● REQUIRED ACTION
When you reach the line in the data below that contains "Linefsky (L) |", please start repeating lines exactly, and stop after the line that contains "DeLucia (H) |", repeating nothing else.

### TASK INPUT ###

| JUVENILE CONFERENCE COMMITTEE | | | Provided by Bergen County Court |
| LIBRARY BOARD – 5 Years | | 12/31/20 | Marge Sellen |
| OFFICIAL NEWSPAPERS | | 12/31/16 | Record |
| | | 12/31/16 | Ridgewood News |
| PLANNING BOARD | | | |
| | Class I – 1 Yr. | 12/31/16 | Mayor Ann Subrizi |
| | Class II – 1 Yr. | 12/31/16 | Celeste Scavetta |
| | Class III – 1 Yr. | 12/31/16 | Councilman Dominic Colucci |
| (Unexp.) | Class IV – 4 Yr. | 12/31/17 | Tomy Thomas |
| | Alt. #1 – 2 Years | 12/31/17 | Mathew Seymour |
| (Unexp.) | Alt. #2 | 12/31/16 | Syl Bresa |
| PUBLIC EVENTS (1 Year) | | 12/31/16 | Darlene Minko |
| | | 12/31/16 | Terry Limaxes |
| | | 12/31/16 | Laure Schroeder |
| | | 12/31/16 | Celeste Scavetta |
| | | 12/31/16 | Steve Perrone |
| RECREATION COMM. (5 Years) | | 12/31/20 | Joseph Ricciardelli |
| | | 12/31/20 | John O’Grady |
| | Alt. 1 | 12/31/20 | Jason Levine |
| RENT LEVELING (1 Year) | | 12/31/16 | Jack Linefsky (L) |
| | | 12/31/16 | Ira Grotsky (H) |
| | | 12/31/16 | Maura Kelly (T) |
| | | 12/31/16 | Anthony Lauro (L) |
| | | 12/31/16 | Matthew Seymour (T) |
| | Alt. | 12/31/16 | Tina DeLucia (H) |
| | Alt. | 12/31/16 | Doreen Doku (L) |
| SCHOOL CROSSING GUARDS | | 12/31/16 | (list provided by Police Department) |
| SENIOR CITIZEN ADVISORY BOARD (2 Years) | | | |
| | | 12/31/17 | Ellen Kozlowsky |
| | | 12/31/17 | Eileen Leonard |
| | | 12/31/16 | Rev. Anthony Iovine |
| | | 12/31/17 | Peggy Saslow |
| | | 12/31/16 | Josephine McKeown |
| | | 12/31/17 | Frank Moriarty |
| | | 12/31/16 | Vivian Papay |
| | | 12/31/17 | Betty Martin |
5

###
### TASK INPUT ###

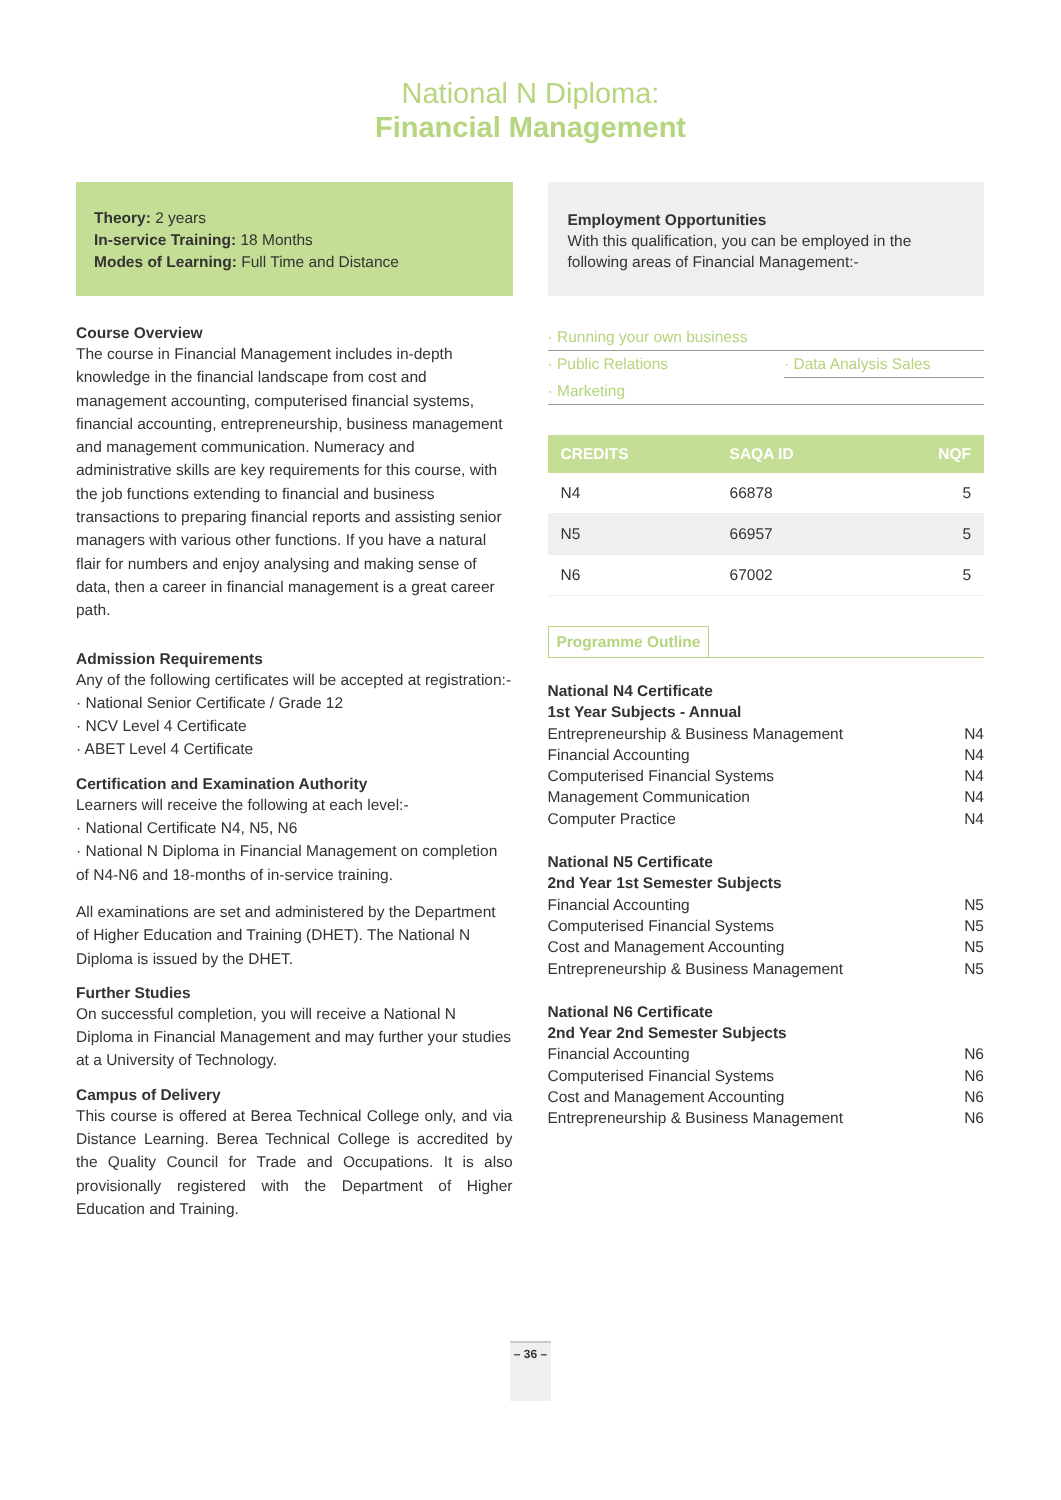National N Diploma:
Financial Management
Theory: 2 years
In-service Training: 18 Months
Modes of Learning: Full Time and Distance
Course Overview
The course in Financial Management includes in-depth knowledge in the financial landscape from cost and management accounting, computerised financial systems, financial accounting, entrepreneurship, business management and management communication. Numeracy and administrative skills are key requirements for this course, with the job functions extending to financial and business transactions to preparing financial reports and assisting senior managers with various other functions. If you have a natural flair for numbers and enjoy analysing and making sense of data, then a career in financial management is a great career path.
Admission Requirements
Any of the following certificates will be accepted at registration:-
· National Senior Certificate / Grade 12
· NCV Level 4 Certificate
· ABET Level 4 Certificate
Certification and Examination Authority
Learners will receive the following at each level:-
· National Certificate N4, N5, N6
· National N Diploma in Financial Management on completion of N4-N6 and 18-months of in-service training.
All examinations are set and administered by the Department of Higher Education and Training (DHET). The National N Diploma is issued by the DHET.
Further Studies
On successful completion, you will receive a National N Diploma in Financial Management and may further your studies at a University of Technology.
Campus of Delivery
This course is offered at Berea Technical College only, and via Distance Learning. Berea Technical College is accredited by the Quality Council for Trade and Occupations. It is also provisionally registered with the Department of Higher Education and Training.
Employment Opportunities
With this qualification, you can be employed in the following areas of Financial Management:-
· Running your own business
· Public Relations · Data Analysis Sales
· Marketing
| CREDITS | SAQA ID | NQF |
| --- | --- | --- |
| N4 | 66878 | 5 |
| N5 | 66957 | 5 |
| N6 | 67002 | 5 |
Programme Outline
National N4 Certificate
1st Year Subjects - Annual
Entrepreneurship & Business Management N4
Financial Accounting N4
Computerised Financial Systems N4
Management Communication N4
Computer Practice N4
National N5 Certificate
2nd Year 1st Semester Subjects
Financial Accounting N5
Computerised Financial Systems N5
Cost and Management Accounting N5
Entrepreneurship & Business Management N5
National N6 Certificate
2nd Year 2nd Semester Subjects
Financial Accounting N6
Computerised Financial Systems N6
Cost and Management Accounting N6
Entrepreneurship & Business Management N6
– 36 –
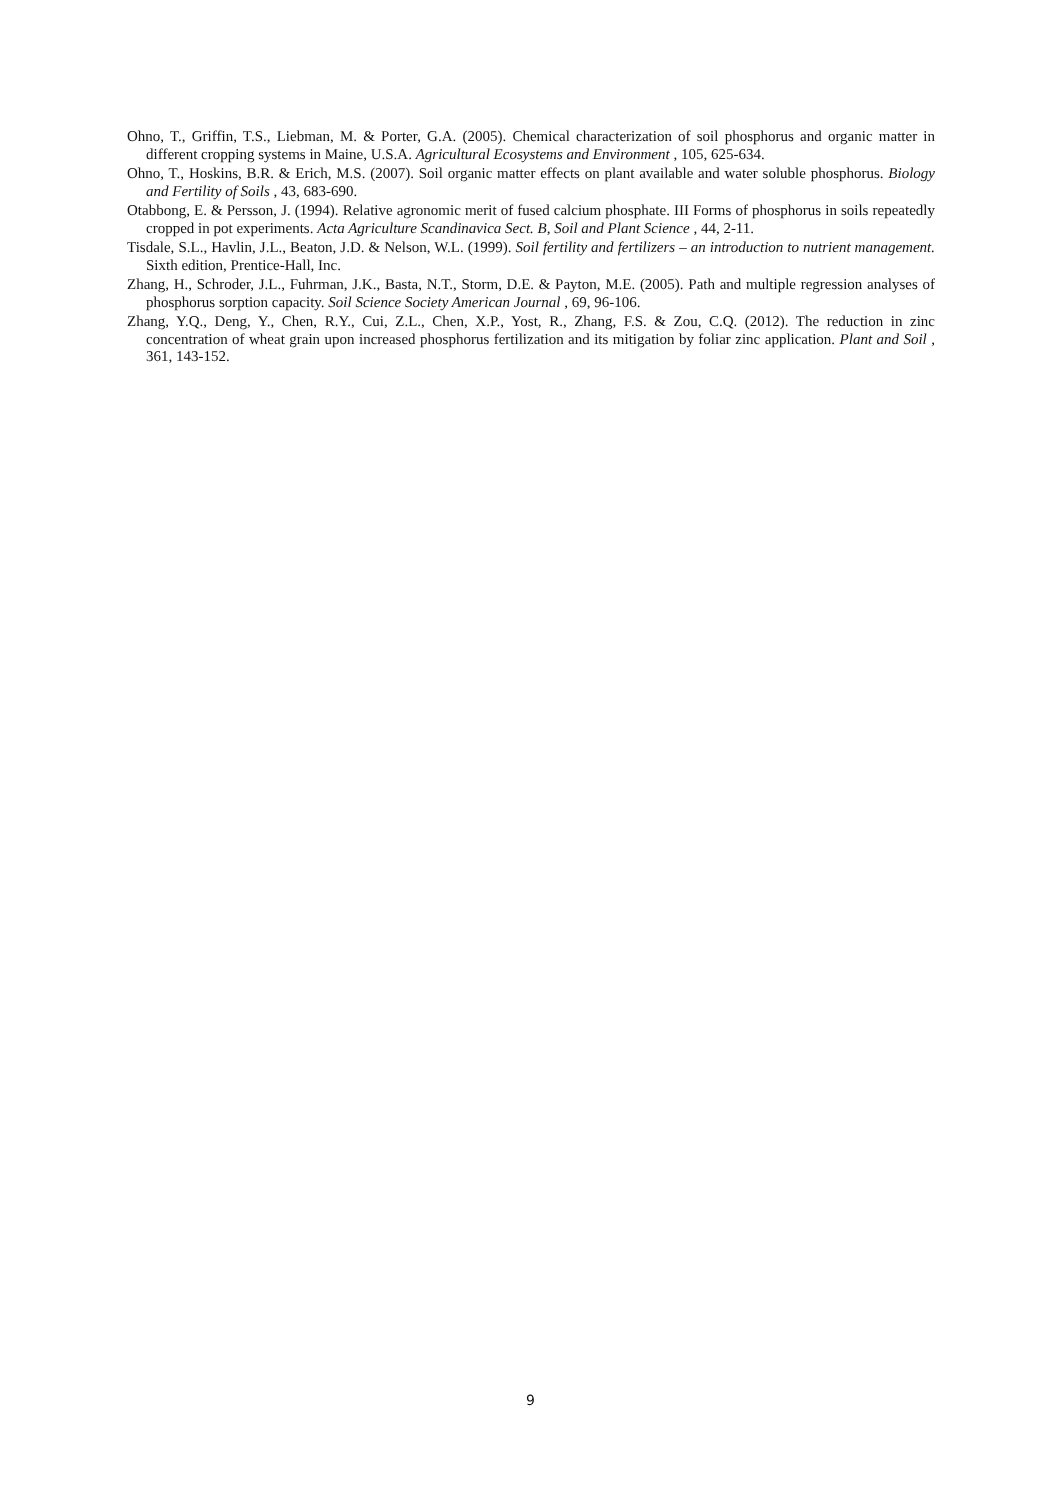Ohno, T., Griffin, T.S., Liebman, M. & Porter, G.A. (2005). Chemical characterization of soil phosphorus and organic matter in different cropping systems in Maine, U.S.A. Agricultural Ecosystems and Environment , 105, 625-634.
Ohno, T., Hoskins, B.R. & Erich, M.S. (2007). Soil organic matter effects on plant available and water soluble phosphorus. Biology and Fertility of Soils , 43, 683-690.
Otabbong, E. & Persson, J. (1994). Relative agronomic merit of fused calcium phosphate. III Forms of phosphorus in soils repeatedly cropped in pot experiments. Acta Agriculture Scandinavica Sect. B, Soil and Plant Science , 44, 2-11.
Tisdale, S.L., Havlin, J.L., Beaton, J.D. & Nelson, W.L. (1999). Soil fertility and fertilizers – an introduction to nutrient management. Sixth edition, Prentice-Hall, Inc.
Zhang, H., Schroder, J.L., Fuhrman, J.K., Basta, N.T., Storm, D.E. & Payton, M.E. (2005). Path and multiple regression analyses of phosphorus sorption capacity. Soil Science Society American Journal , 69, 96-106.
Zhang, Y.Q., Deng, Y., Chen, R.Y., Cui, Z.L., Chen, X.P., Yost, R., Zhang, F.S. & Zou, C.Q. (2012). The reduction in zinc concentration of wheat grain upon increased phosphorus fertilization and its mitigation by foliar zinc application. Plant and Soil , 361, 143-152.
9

###

● ANSWER SECTION
| RENT LEVELING (1 Year) | | 12/31/16 | Jack Linefsky (L) |
| | | 12/31/16 | Ira Grotsky (H) |
| | | 12/31/16 | Maura Kelly (T) |
| | | 12/31/16 | Anthony Lauro (L) |
| | | 12/31/16 | Matthew Seymour (T) |
| | Alt. | 12/31/16 | Tina DeLucia (H) |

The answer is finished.